We had a small group last night. Jim begged off, citing some nonsense about “my wife’s birthday.” (Whatevs.) Dave is on Impending Baby Watch, so he decided to stick close to home. Ken arrived first, and for a time, it looked like it might just be the two of us – and then, just as he was breaking out Hannibal: Rome vs. Carthage for the two of us to play, JR and Jesse arrived. None of the other seminarians (whose names also begin with J, strangely) showed up, so it was just the four of us.
As is customary whenever Ken comes to Game Night, we did not play Titan. (This is also customary when Ken does not come to Game Night.)
Game 1: Rise to Power
JR brought a new game, Rise to Power, a card game of city building and expansion from an Australian two-man game company called Rule & Make. The game mechanics are simple: Everyone starts with a Power Plant and a couple of cards representing different values and colors of PRISM (energy), and builds a grid of city districts around it. At the end of he game, districts are worth a specified number of points, to which players add any “agenda” goals they managed to obtain during the course of play. Most points (shocking, I know) wins.
We played with the expansions that JR got with the game, including CEOs. Each player was given a CEO with two powers: a one-use power and a passive power that came into effect after the one-use power was triggered and stayed in effect for the remainder of the game. Ken’s CEO’s passive power gave him a lot of extra Action Points to work with, and as a result, for most of the game, he was running away with it. I managed a highly lucrative final turn, though, and managed to pull out a victory. [Victory Lap!] We all agreed that the CEOs are not properly balanced, and the game would play better without them.
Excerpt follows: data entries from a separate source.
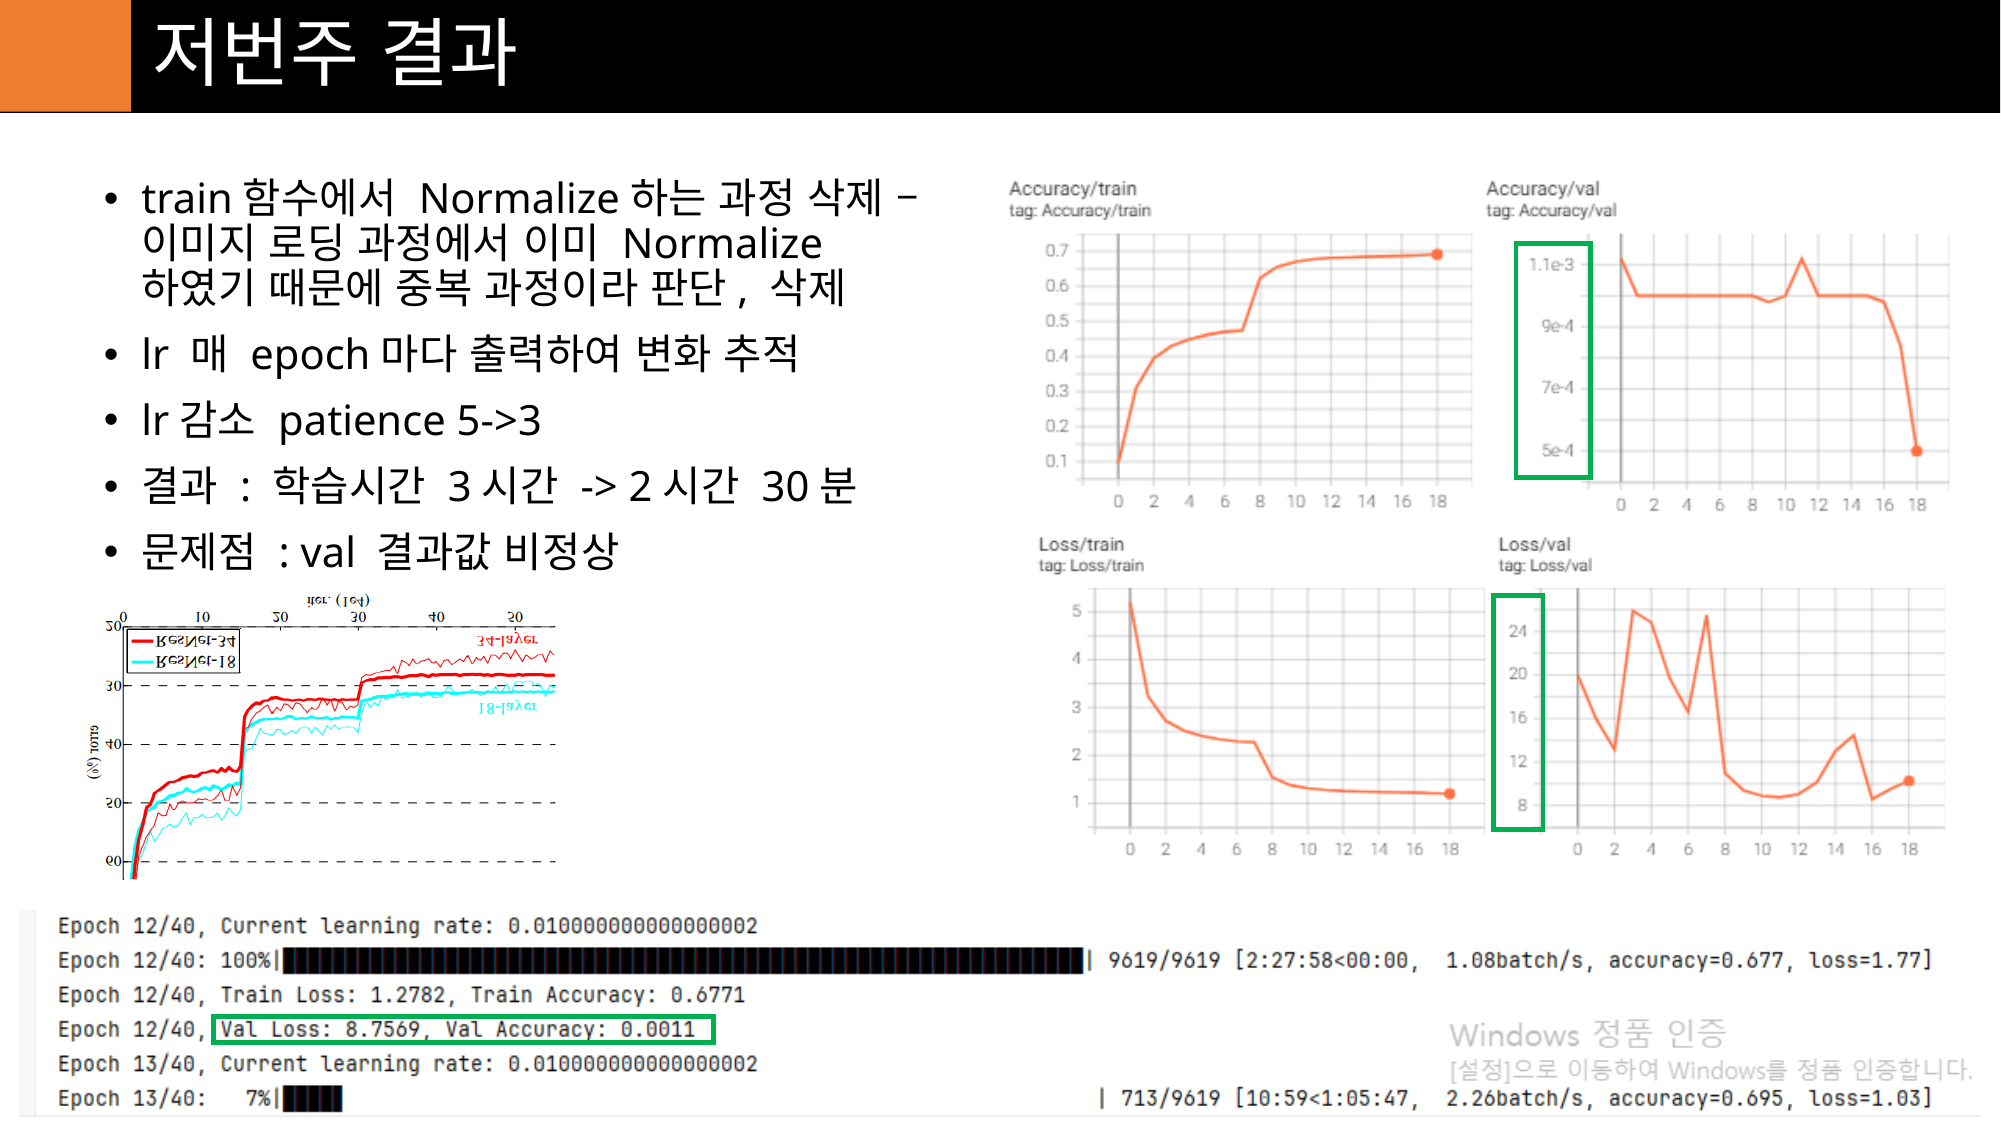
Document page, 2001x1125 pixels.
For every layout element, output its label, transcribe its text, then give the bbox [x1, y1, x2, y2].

picture [77, 591, 566, 882]
list train함수에서 Normalize하는 과정 삭제 – 이미지 로딩 과정에서 이미 Normalize하였기 때문에 중복 과정이라 판단, 삭제 lr 매 epoch마다 출력하여 변화 추적 lr감소 patience 5->3 결과 : 학습시간 3시간 -> 2시간 30분 문제점 : val 결과값 비정상 [88, 170, 964, 884]
picture [19, 910, 1981, 1117]
title 저번주 결과 [137, 0, 2000, 112]
picture [999, 164, 1964, 857]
All told, including rules reading, the game took us less than 90 minutes. The game can hold up to six people, but the consensus was there would be too much downtime with more than four. Nonetheless, we all enjoyed it and would play it again.
Game 2: Il Vecchio
In Il Vecchio, players send family members to towns around the Tuscan countryside to gather followers (Assassin, Monk, or Soldier tokens), favors (carriage and bishop tokens), money, and scroll tokens. With the proper combinations of followers and money, a player can place a family member in a position of influence in one of three provinces – but as the provinces fill up, the value of the next position declines while the cost to place there rises. The provinces also provide special single-use powers. Using scrolls (and possibly money), a player can place a family member on one of two tracks in Florence – the city track, which grants a favor the player can use for the rest of the game, or the nobility track, which grants end-game bonus points.
The game mechanics are interesting. The type of token obtained in a given town is determined by a “Middleman” marker; when used, the marker then moves clockwise to the next appropriate town on the board, meaning planning ahead is crucial. As each family member performs an action, it is laid on its side and cannot be used again until the player uses an action to “recover” – that is, to stand up all their family members. A bishop token allows the player to prevent the Middleman from moving and let the family member remain active.
At certain points along the province and Florence tracks, placing a family member results in the player taking a Medici token. Each Medici token has an immediate effect that usually screws up everybody’s planning, and counts as a victory point for the player who took it. The Medici tokens also act as the game clock – when the last one is taken, the players have final turns, and then count their scores.
The mechanics work in such a way that everybody feels frustrated at some point, usually because you have just missed an opportunity by one turn and someone has moved something out from under you. Money is hard to come by; it takes multiple turns to gather the tokens you need, and in the meantime, other players are likely to disrupt your careful planning. There are limited opportunities (using starting bonus powers and Florence city powers) to create an engine of sorts, but this is not really an engine-building game.
Once again, Ken appeared to be running away with the game, due to a starting bonus that kept him in carriage and bishop tokens and provided a stream of money. JR, Jesse, and I all felt stymied at multiple points. In the end, Ken did win, but by a margin of only four points. The rest of us were one point apart. I took third place, which frankly surprised me, because I had thought I was much farther behind.
All in all, a low-key game night, with one good and one great game.